___ EXCERTO SELECIONADO

Assim se vê que a interpretação que a Recorrente faz dos normativos insertos nos artigos 18.º e 23.º do CIRC, no sentido que a data da entrega dos bens define não só o ano do proveito, mas também o ano do reconhecimento do custo fiscal, não pode proceder.

Com efeito, de acordo com o preceituado no n.º 3, do artigo 18.º do CIRC, não releva o momento em que é recebido o preço das vendas efectuadas, mas o momento em que nasceu o respectivo crédito e, inversamente, não releva, para a imputação temporal de um custo, o momento em que a empresa extingue os seus débitos, mas sim o momento em que tais obrigações nascem (vide neste sentido Rui Duarte Morais, in “Apontamentos ao IRC, Almedina, pág. 65).

No caso dos autos, conforme decorre do probatório, a Recorrente contabilizou no ano de 1995, custos relativos a “laycards” ocorridos no ano de 1994.

______

▶ _INSTRUÇÃO A_:
Transcreva sem qualquer alteração todas as linhas da listagem, deixando de fora as imagens.

___ LISTAGEM FORNECIDA

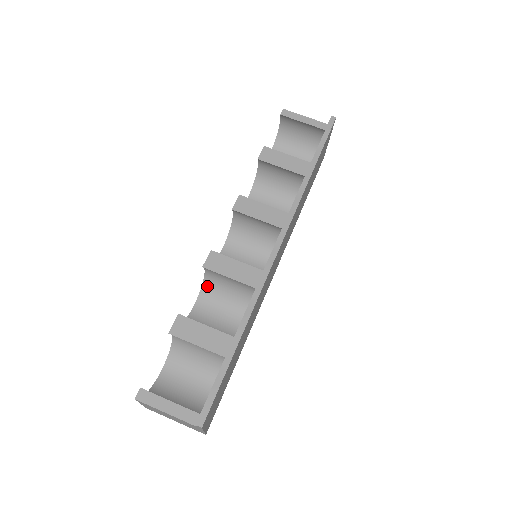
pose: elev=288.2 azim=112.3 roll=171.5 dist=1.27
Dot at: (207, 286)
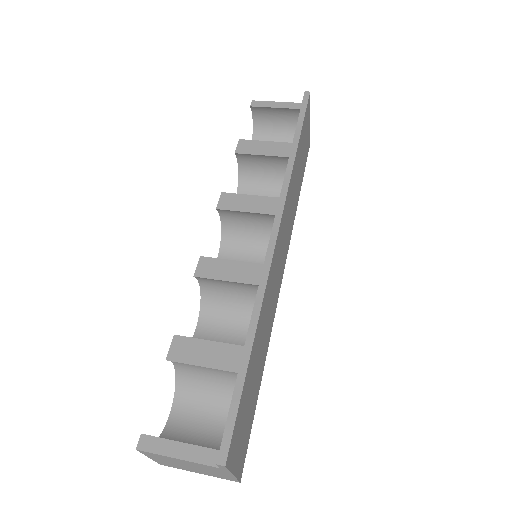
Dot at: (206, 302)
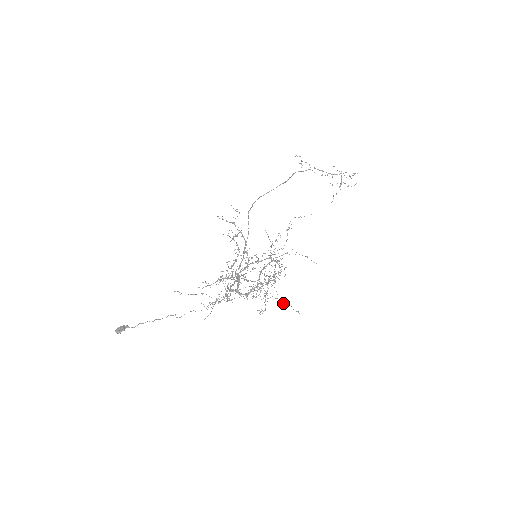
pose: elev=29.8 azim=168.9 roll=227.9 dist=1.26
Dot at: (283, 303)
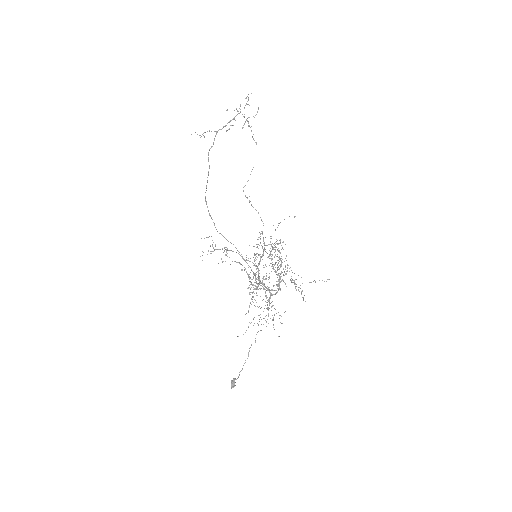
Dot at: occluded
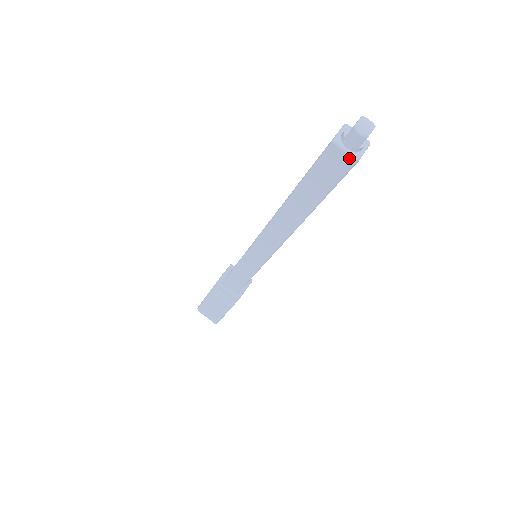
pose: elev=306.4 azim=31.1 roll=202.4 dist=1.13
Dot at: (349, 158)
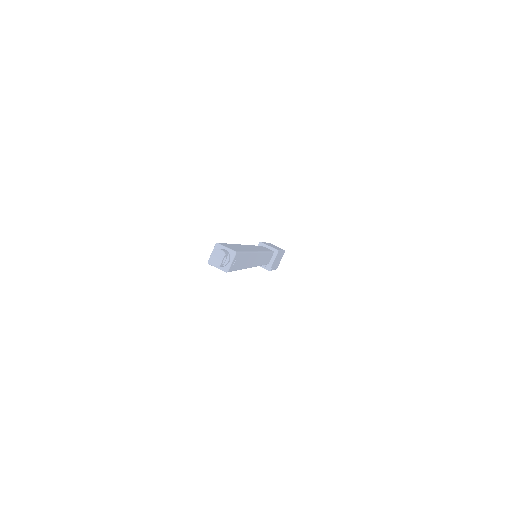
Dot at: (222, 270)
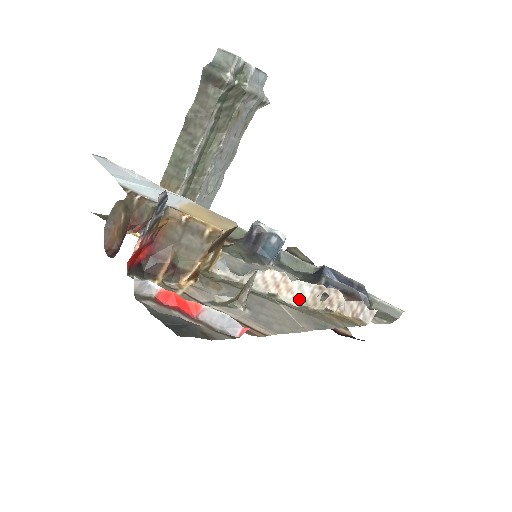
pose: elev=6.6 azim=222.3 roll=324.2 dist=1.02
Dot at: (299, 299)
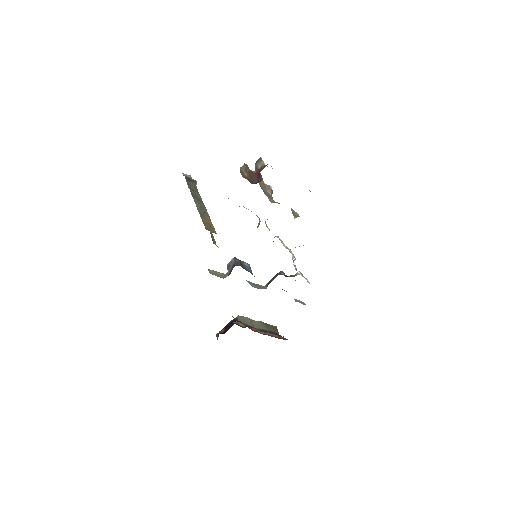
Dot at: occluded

______

▶ _INSTRUÇÃO B_:
Responda às perguntas seguintes com base no excerto sobre o CIRC:
(i) Que artigos do CIRC são referidos na interpretação feita pela Recorrente?
(ii) Segundo o n.º 3 do artigo 18.º do CIRC, que momento releva no caso das vendas efectuadas?
(iii) Em que ano a Recorrente contabilizou os custos relativos a "laycards", e em que ano esses custos ocorreram?

▶ _RESPOSTA CORRETA A_:
pose: elev=288.2 azim=112.3 roll=171.5 dist=1.27
Dot at: (207, 286)
Dot at: (206, 302)
pose: elev=29.8 azim=168.9 roll=227.9 dist=1.26
Dot at: (283, 303)
Dot at: occluded
pose: elev=306.4 azim=31.1 roll=202.4 dist=1.13
Dot at: (349, 158)
Dot at: (222, 270)
pose: elev=6.6 azim=222.3 roll=324.2 dist=1.02
Dot at: (299, 299)
Dot at: occluded

▶ _RESPOSTA CORRETA B_:
(i) Os artigos 18.º e 23.º do CIRC.
(ii) O momento em que nasceu o respectivo crédito, e não o momento em que é recebido o preço.
(iii) A Recorrente contabilizou-os no ano de 1995, e esses custos ocorreram no ano de 1994.